==== Entries supplied ====

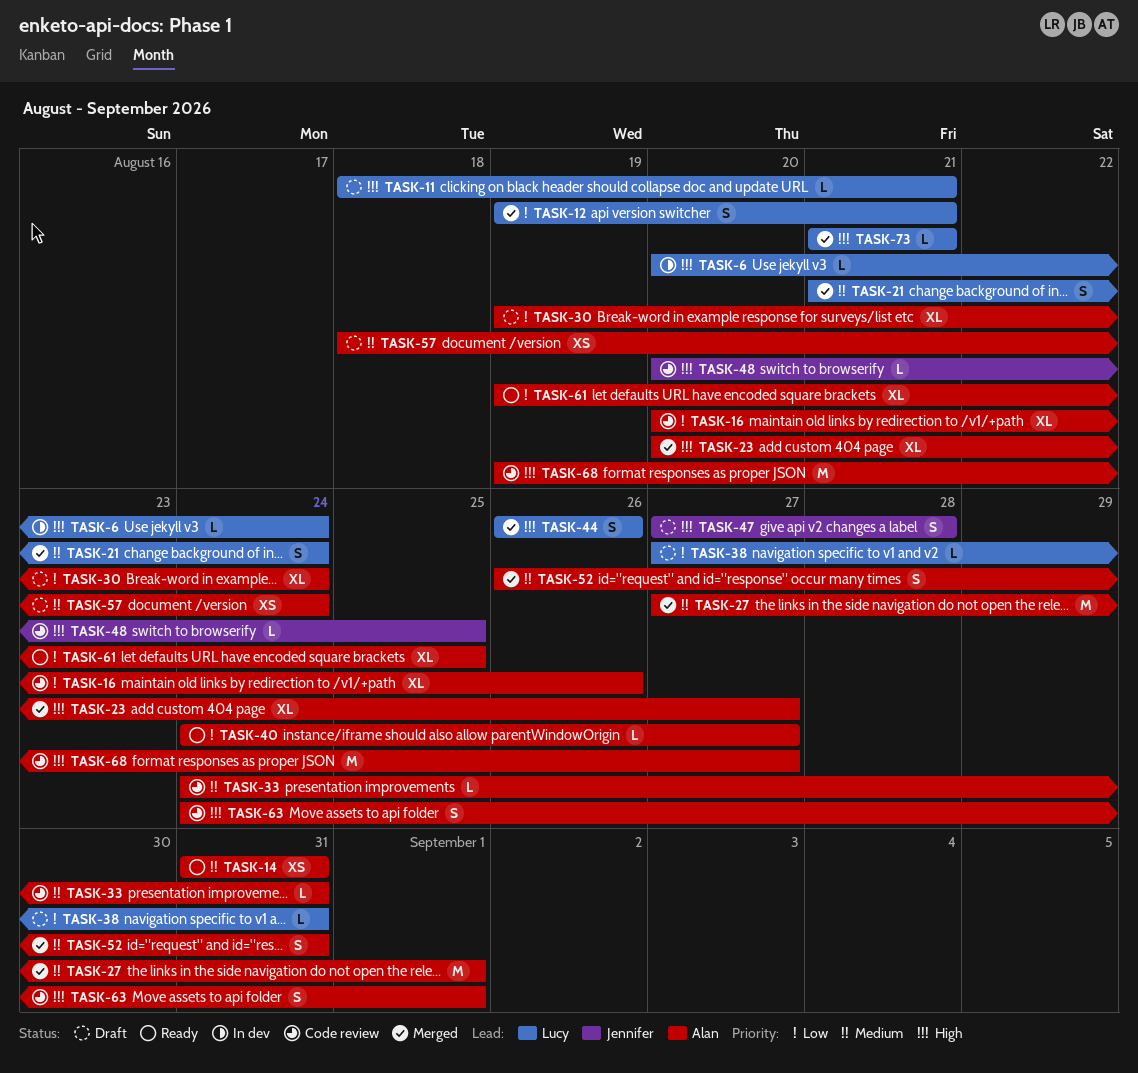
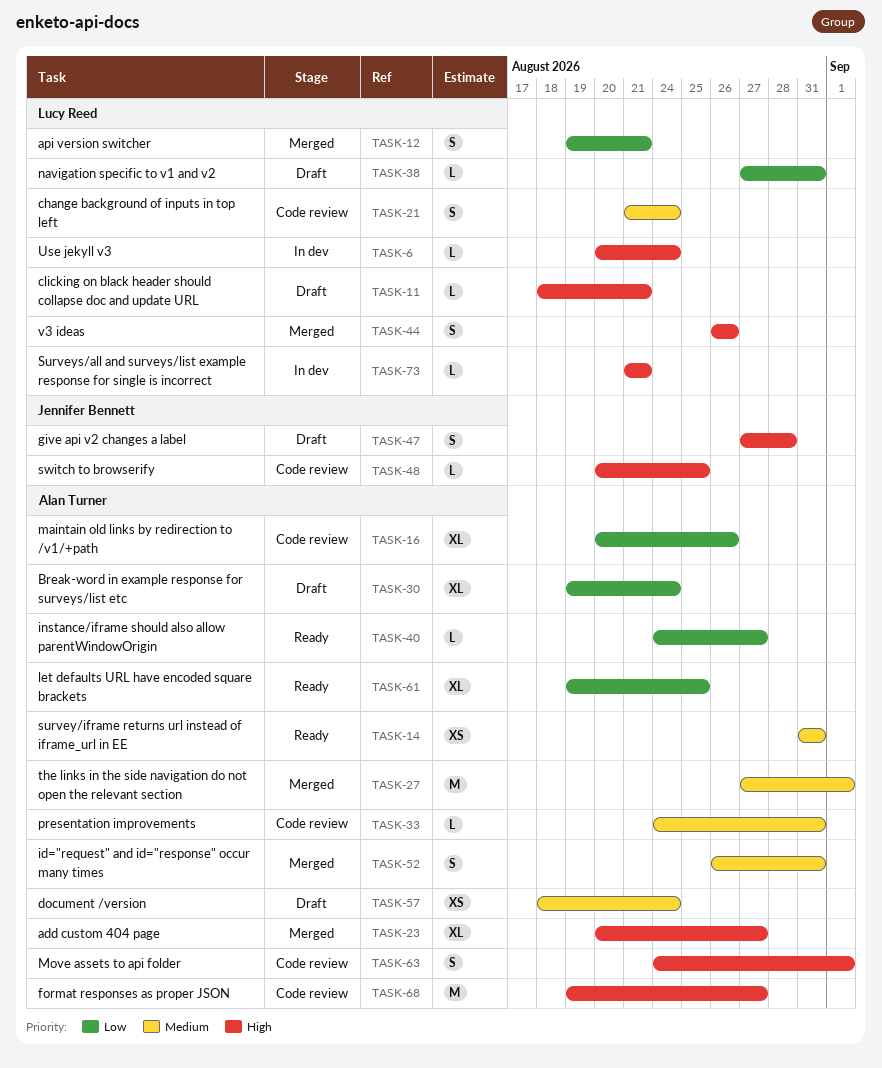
TASK-21, status: Merged -> Code review
TASK-73, status: Merged -> In dev

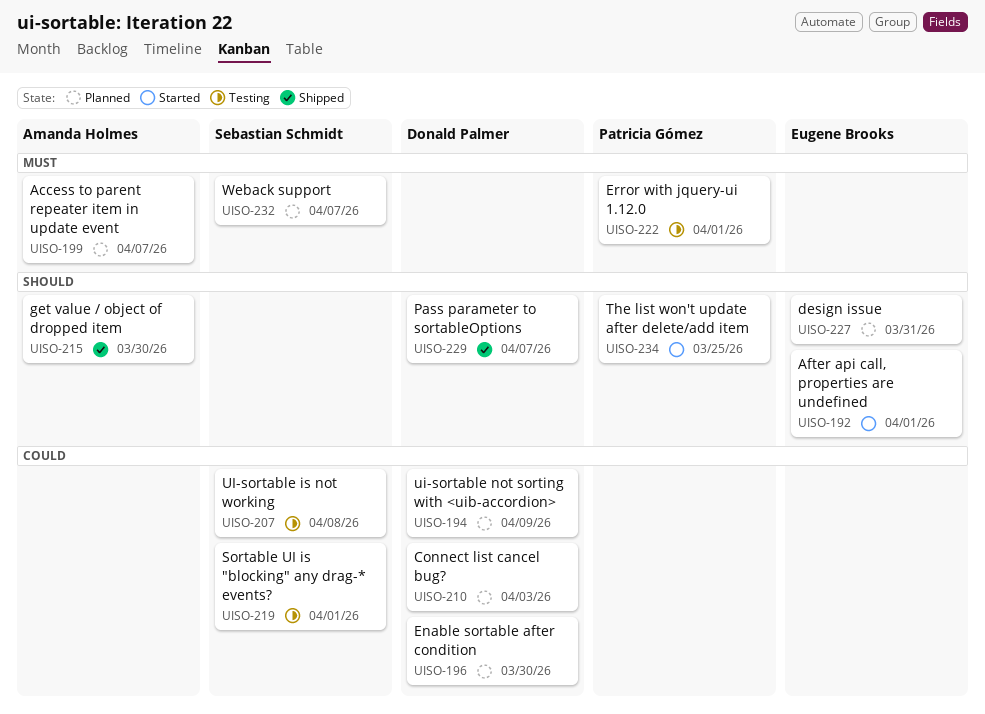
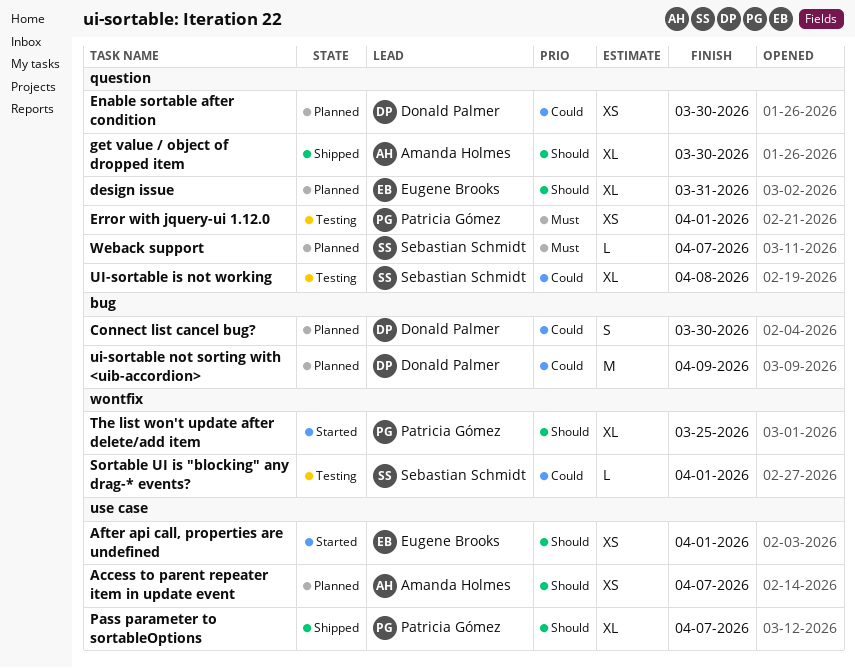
Access to parent repeater item in update event, priority: Must -> Should
Connect list cancel bug?, due: Apr 3 -> Mar 30
Pass parameter to sortableOptions, owner: Donald Palmer -> Patricia Gómez

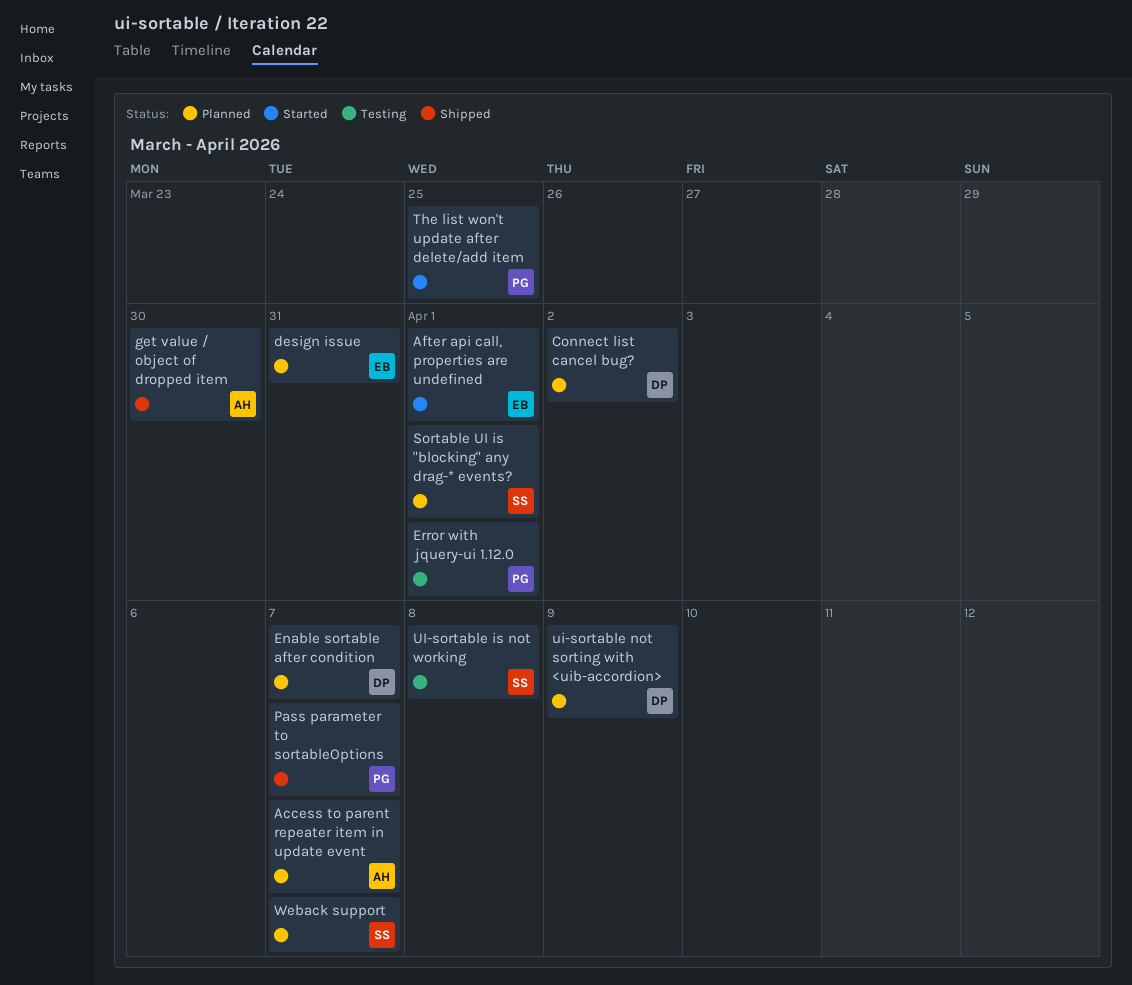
Connect list cancel bug?, due: Mar 30 -> Apr 2
Enable sortable after condition, due: Mar 30 -> Apr 7
Sortable UI is "blocking" any drag-* events?, status: Testing -> Planned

====

» **Try it**
Set down word for word, from the line that contains "TASK-73, status: Merged -> In dev" to the end of the listing above, every line and no picture.

» **Reply**
TASK-73, status: Merged -> In dev

Access to parent repeater item in update event, priority: Must -> Should
Connect list cancel bug?, due: Apr 3 -> Mar 30
Pass parameter to sortableOptions, owner: Donald Palmer -> Patricia Gómez

Connect list cancel bug?, due: Mar 30 -> Apr 2
Enable sortable after condition, due: Mar 30 -> Apr 7
Sortable UI is "blocking" any drag-* events?, status: Testing -> Planned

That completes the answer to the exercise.